What you will do:
What you return must be exactly the lines from the one containing "List each element's" through the close of the listing, both included.
Information Block Start
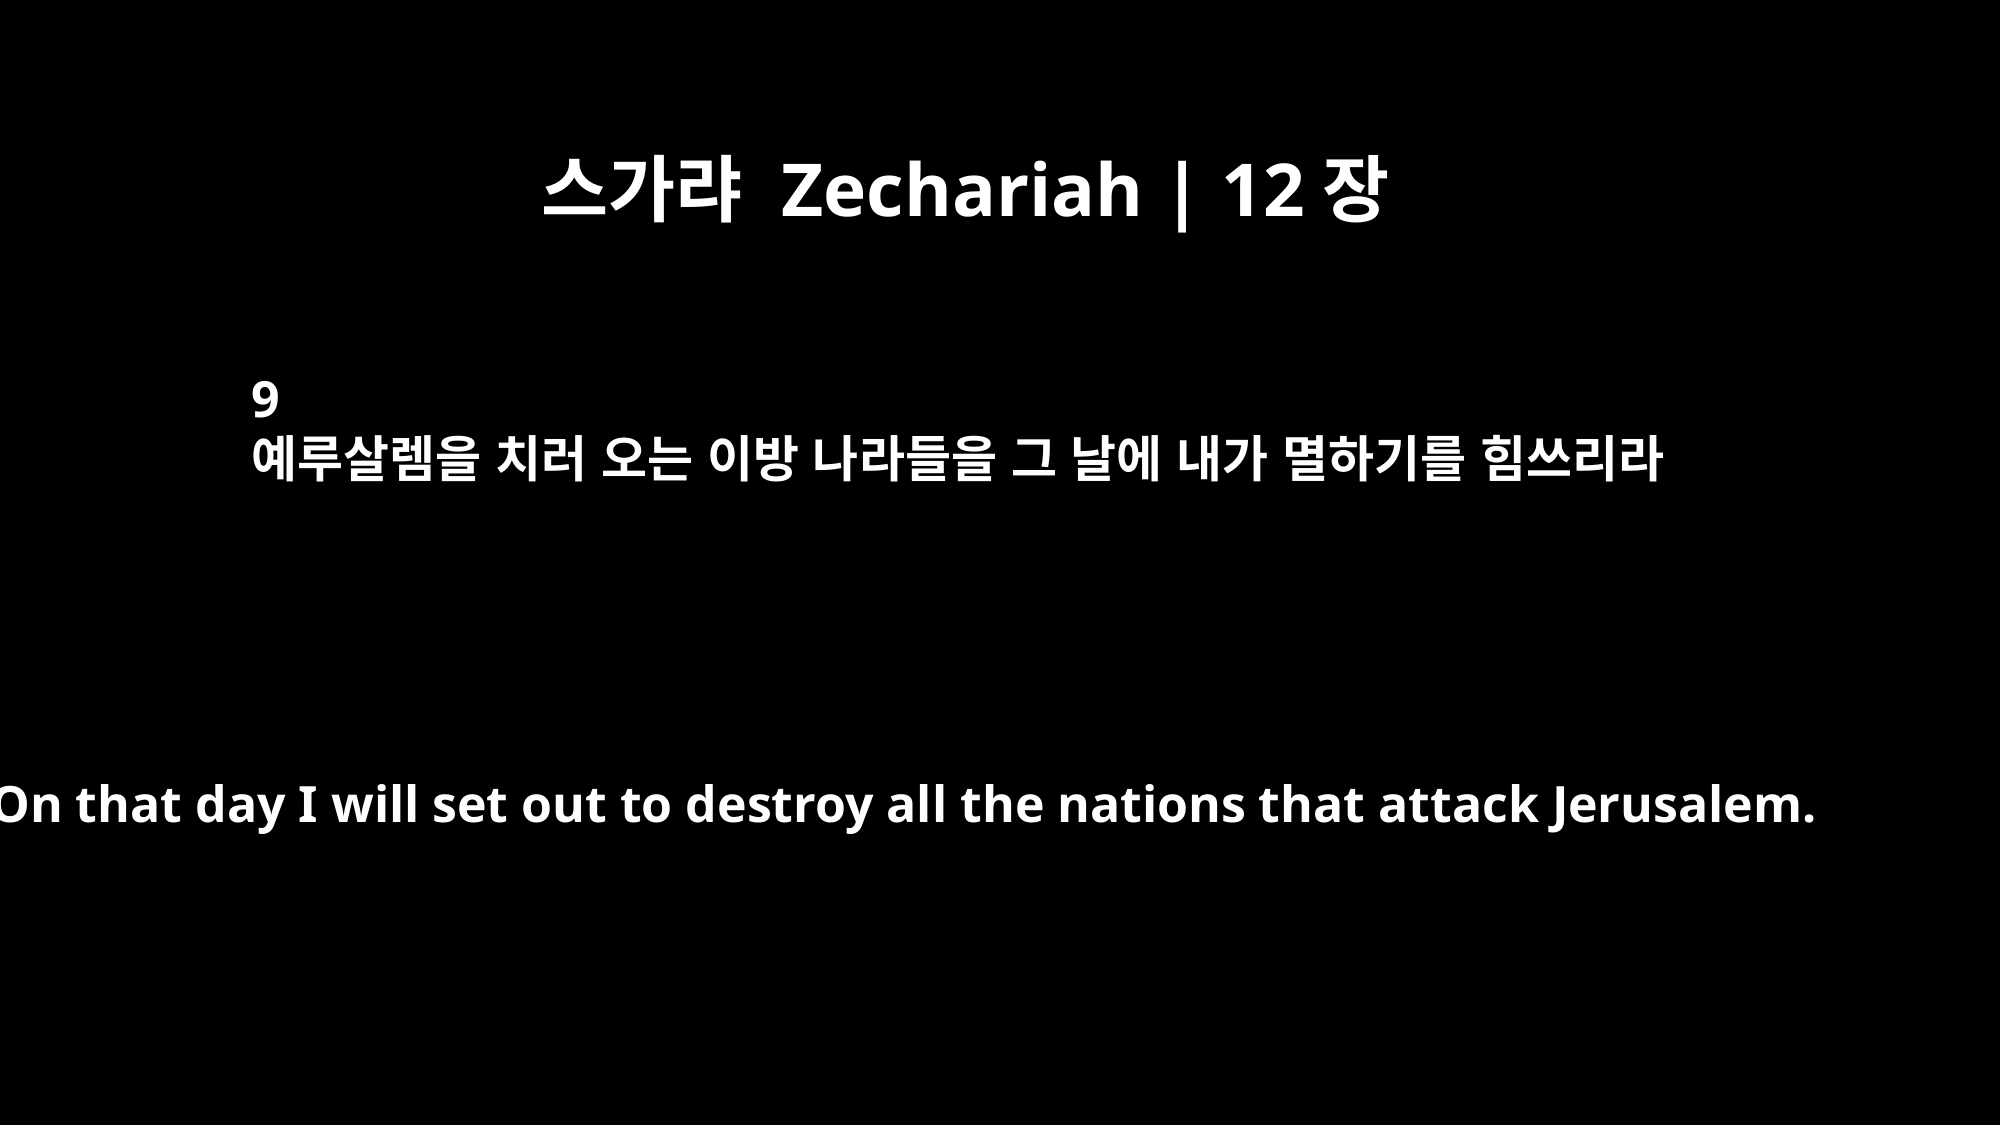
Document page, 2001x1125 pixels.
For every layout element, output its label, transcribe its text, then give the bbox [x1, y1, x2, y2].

text_box On that day I will set out to destroy all the nations that attack Jerusalem. [0, 764, 1832, 840]
text_box 스가랴 Zechariah | 12장 [526, 136, 1406, 239]
text_box 9 예루살렘을 치러 오는 이방 나라들을 그 날에 내가 멸하기를 힘쓰리라 [236, 359, 1681, 495]
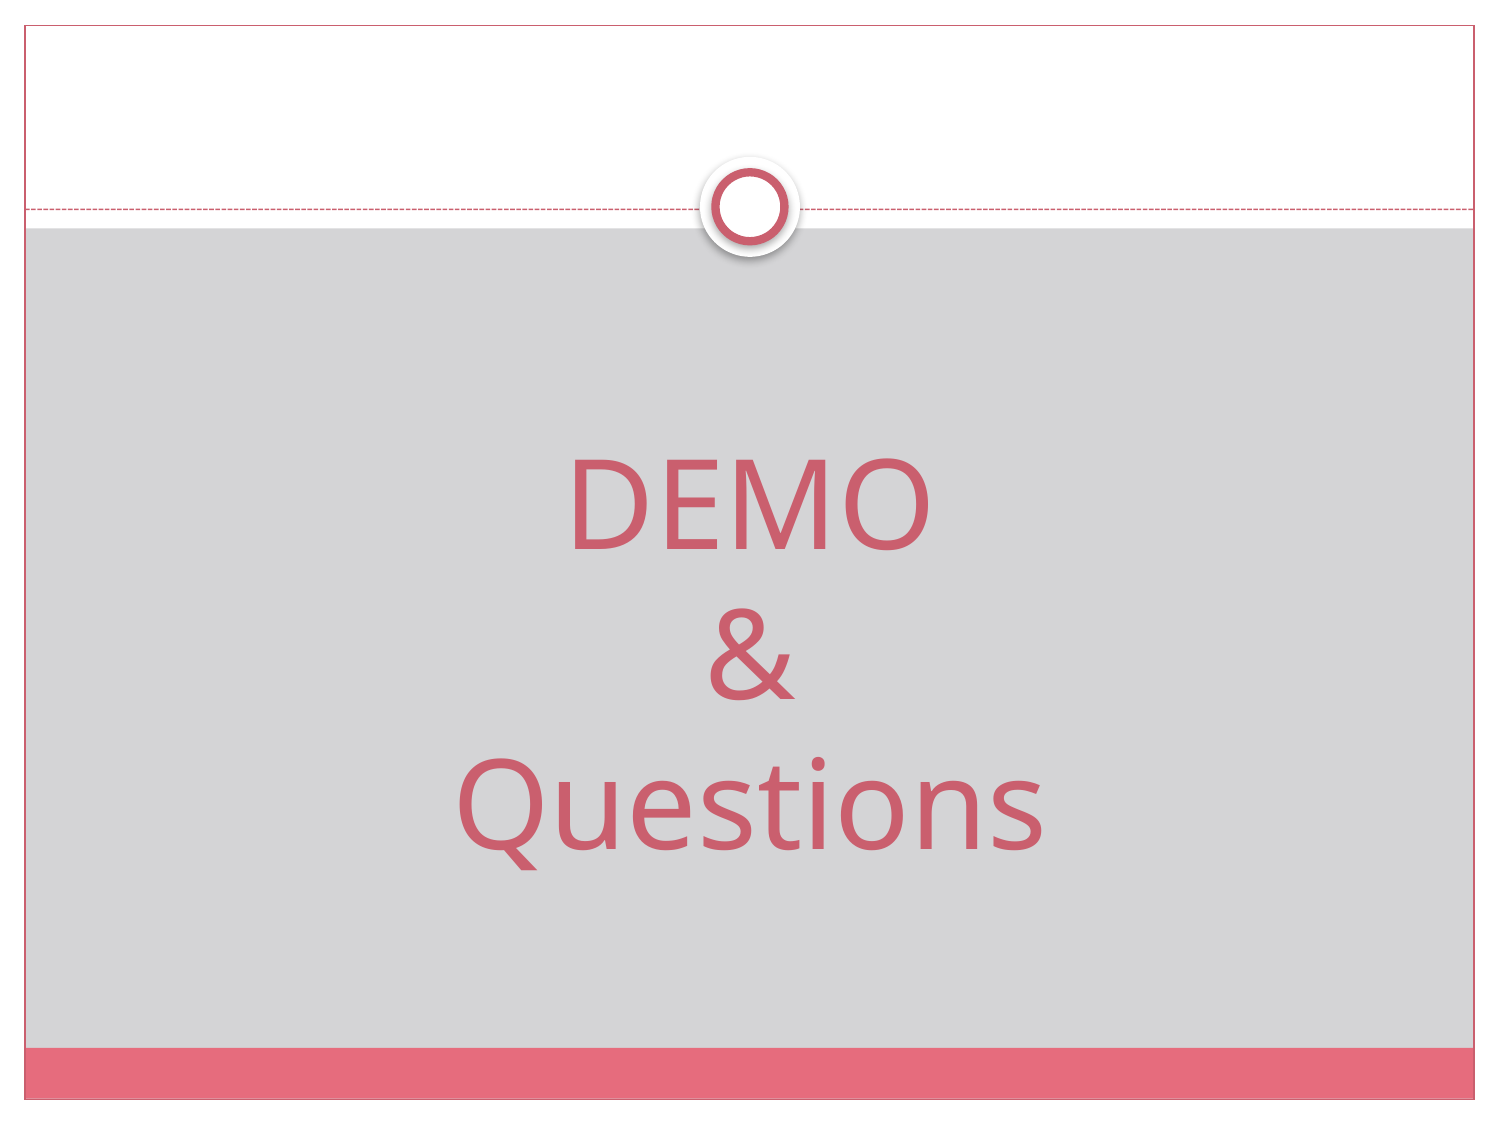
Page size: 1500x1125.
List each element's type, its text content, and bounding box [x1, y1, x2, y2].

title DEMO & Questions [37, 262, 1463, 1038]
Information Block End
Answer box:
List each element's type, its text content, and bounding box [x1, y1, x2, y2].

title DEMO & Questions [37, 262, 1463, 1038]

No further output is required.